Segment Start: Data extracts

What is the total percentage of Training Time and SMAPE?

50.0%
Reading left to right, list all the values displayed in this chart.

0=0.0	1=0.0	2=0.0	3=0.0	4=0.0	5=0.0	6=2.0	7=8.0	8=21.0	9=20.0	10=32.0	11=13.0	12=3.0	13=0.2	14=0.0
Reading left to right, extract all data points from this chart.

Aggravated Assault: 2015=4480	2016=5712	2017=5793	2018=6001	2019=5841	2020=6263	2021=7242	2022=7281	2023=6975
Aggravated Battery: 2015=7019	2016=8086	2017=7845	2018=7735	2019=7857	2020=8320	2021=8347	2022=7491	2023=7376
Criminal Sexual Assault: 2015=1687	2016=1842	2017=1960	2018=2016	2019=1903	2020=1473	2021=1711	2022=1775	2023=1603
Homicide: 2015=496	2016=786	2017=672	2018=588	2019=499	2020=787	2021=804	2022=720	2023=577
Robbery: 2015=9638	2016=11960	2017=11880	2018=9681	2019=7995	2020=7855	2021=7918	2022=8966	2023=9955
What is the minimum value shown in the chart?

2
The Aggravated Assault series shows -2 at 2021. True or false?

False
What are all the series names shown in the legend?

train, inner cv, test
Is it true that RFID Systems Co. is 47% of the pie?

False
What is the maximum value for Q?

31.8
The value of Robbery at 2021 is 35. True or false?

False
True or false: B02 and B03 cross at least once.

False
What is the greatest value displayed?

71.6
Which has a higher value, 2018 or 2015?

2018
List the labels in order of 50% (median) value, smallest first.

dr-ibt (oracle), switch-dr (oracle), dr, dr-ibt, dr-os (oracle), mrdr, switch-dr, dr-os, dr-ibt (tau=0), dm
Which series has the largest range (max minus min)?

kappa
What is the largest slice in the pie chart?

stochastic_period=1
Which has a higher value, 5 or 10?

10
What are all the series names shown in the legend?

Segment End: Data extracts

About this task: Reproduce all of the data above word for word, keeping every line in its original order.

Answer to the exercise:
What is the total percentage of Training Time and SMAPE?

50.0%
Reading left to right, list all the values displayed in this chart.

0=0.0	1=0.0	2=0.0	3=0.0	4=0.0	5=0.0	6=2.0	7=8.0	8=21.0	9=20.0	10=32.0	11=13.0	12=3.0	13=0.2	14=0.0
Reading left to right, extract all data points from this chart.

Aggravated Assault: 2015=4480	2016=5712	2017=5793	2018=6001	2019=5841	2020=6263	2021=7242	2022=7281	2023=6975
Aggravated Battery: 2015=7019	2016=8086	2017=7845	2018=7735	2019=7857	2020=8320	2021=8347	2022=7491	2023=7376
Criminal Sexual Assault: 2015=1687	2016=1842	2017=1960	2018=2016	2019=1903	2020=1473	2021=1711	2022=1775	2023=1603
Homicide: 2015=496	2016=786	2017=672	2018=588	2019=499	2020=787	2021=804	2022=720	2023=577
Robbery: 2015=9638	2016=11960	2017=11880	2018=9681	2019=7995	2020=7855	2021=7918	2022=8966	2023=9955
What is the minimum value shown in the chart?

2
The Aggravated Assault series shows -2 at 2021. True or false?

False
What are all the series names shown in the legend?

train, inner cv, test
Is it true that RFID Systems Co. is 47% of the pie?

False
What is the maximum value for Q?

31.8
The value of Robbery at 2021 is 35. True or false?

False
True or false: B02 and B03 cross at least once.

False
What is the greatest value displayed?

71.6
Which has a higher value, 2018 or 2015?

2018
List the labels in order of 50% (median) value, smallest first.

dr-ibt (oracle), switch-dr (oracle), dr, dr-ibt, dr-os (oracle), mrdr, switch-dr, dr-os, dr-ibt (tau=0), dm
Which series has the largest range (max minus min)?

kappa
What is the largest slice in the pie chart?

stochastic_period=1
Which has a higher value, 5 or 10?

10
What are all the series names shown in the legend?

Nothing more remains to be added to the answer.